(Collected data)

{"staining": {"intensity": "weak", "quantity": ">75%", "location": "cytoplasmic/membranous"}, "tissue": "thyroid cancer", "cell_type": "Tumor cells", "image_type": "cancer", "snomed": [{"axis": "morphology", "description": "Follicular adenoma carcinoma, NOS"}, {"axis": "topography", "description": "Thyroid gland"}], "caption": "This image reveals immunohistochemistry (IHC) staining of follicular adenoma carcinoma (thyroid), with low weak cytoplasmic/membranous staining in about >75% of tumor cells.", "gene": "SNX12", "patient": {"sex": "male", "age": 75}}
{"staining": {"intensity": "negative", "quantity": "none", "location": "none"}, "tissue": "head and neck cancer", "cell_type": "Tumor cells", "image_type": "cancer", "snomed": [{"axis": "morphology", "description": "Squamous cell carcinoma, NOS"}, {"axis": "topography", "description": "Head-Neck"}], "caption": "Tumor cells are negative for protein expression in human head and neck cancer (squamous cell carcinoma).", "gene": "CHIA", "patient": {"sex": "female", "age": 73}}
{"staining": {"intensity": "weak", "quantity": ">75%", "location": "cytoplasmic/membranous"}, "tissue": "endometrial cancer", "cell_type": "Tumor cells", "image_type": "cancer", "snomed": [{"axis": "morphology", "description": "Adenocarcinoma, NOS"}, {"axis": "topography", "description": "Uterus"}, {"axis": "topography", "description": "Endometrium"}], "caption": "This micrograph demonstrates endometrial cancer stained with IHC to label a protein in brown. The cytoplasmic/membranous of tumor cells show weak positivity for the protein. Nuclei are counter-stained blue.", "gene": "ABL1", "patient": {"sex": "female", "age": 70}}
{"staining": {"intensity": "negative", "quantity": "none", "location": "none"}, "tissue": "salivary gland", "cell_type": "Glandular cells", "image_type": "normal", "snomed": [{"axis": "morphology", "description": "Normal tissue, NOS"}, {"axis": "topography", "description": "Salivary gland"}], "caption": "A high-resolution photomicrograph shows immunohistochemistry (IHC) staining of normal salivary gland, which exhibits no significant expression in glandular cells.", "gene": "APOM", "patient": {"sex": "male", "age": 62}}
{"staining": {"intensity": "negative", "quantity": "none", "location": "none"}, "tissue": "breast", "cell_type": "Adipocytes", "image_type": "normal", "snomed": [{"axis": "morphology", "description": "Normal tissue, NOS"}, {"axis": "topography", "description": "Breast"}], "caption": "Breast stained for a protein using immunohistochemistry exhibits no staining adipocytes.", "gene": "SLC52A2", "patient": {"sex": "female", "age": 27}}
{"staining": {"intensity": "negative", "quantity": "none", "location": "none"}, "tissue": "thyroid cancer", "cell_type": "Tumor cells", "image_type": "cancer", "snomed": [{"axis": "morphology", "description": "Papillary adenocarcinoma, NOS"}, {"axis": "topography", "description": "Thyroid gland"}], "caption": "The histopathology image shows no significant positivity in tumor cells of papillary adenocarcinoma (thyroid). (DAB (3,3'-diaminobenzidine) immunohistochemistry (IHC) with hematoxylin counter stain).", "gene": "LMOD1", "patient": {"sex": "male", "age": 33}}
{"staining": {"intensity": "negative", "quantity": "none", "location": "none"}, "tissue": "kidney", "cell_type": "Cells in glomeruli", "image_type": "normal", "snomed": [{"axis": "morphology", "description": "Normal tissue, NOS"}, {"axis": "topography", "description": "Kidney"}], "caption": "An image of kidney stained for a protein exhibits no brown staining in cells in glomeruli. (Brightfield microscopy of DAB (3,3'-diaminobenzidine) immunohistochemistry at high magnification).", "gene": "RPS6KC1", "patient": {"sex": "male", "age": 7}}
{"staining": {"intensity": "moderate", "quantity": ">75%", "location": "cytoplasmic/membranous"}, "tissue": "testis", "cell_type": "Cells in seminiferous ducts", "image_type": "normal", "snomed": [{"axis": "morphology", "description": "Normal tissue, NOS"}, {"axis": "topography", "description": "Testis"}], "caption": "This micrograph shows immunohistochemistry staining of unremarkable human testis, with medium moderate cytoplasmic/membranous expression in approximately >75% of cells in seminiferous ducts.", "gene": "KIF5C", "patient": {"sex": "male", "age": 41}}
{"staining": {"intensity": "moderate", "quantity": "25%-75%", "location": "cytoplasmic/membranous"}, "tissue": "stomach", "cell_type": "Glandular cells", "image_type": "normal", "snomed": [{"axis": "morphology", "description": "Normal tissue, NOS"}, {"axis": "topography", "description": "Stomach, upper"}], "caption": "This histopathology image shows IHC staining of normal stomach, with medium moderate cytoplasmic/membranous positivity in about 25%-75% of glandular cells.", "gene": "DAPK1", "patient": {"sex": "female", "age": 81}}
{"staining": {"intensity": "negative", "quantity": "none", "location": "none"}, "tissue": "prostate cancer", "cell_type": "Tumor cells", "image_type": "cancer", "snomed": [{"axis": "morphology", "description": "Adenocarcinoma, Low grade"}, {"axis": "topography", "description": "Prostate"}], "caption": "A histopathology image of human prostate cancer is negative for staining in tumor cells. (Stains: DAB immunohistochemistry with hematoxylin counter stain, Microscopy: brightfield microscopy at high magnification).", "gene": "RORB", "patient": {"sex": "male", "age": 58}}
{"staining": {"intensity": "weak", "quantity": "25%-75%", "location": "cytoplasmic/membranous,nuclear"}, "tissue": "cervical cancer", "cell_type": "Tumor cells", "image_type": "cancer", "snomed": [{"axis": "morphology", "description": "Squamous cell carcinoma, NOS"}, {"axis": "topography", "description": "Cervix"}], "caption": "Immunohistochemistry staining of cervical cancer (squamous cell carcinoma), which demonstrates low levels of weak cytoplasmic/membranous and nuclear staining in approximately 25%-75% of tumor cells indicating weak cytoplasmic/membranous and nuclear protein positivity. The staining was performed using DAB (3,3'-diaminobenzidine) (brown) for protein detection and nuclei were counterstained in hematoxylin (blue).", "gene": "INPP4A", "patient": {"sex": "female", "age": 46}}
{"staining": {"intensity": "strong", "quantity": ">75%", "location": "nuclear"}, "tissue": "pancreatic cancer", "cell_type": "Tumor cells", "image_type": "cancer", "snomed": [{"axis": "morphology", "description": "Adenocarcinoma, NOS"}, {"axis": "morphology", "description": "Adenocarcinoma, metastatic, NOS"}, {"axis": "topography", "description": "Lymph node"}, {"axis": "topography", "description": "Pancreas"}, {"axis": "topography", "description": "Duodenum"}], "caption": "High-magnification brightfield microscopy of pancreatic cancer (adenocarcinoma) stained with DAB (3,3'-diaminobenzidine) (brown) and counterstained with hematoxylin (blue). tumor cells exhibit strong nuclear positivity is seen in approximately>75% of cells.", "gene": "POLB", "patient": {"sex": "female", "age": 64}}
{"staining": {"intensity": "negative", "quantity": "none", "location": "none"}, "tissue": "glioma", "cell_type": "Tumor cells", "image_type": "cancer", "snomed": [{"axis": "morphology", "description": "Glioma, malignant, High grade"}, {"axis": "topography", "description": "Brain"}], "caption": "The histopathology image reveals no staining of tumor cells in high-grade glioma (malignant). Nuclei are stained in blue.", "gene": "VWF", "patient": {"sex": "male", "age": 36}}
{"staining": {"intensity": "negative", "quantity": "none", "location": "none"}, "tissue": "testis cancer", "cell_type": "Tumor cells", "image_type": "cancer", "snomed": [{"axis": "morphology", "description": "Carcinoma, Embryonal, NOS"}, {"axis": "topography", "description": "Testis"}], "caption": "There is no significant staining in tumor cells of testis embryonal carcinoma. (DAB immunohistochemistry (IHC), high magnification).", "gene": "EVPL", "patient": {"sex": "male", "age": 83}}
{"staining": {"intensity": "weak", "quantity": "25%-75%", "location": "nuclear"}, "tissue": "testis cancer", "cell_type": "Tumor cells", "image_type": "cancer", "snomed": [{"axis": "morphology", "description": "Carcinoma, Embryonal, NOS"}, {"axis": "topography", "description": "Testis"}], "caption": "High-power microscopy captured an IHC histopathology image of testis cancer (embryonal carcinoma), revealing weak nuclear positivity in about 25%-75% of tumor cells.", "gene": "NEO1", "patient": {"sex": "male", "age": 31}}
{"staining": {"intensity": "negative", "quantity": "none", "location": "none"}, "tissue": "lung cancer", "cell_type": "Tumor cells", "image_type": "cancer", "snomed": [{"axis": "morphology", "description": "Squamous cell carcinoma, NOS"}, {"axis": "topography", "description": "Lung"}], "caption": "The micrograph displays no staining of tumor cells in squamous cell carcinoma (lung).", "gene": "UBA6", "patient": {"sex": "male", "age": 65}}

## TASK TO CARRY OUT
Return, with no change at all, every line in the entries above from the line containing "shows immunohistochemistry staining" through the line containing "image of human".

## TASK RESULT
{"staining": {"intensity": "moderate", "quantity": ">75%", "location": "cytoplasmic/membranous"}, "tissue": "testis", "cell_type": "Cells in seminiferous ducts", "image_type": "normal", "snomed": [{"axis": "morphology", "description": "Normal tissue, NOS"}, {"axis": "topography", "description": "Testis"}], "caption": "This micrograph shows immunohistochemistry staining of unremarkable human testis, with medium moderate cytoplasmic/membranous expression in approximately >75% of cells in seminiferous ducts.", "gene": "KIF5C", "patient": {"sex": "male", "age": 41}}
{"staining": {"intensity": "moderate", "quantity": "25%-75%", "location": "cytoplasmic/membranous"}, "tissue": "stomach", "cell_type": "Glandular cells", "image_type": "normal", "snomed": [{"axis": "morphology", "description": "Normal tissue, NOS"}, {"axis": "topography", "description": "Stomach, upper"}], "caption": "This histopathology image shows IHC staining of normal stomach, with medium moderate cytoplasmic/membranous positivity in about 25%-75% of glandular cells.", "gene": "DAPK1", "patient": {"sex": "female", "age": 81}}
{"staining": {"intensity": "negative", "quantity": "none", "location": "none"}, "tissue": "prostate cancer", "cell_type": "Tumor cells", "image_type": "cancer", "snomed": [{"axis": "morphology", "description": "Adenocarcinoma, Low grade"}, {"axis": "topography", "description": "Prostate"}], "caption": "A histopathology image of human prostate cancer is negative for staining in tumor cells. (Stains: DAB immunohistochemistry with hematoxylin counter stain, Microscopy: brightfield microscopy at high magnification).", "gene": "RORB", "patient": {"sex": "male", "age": 58}}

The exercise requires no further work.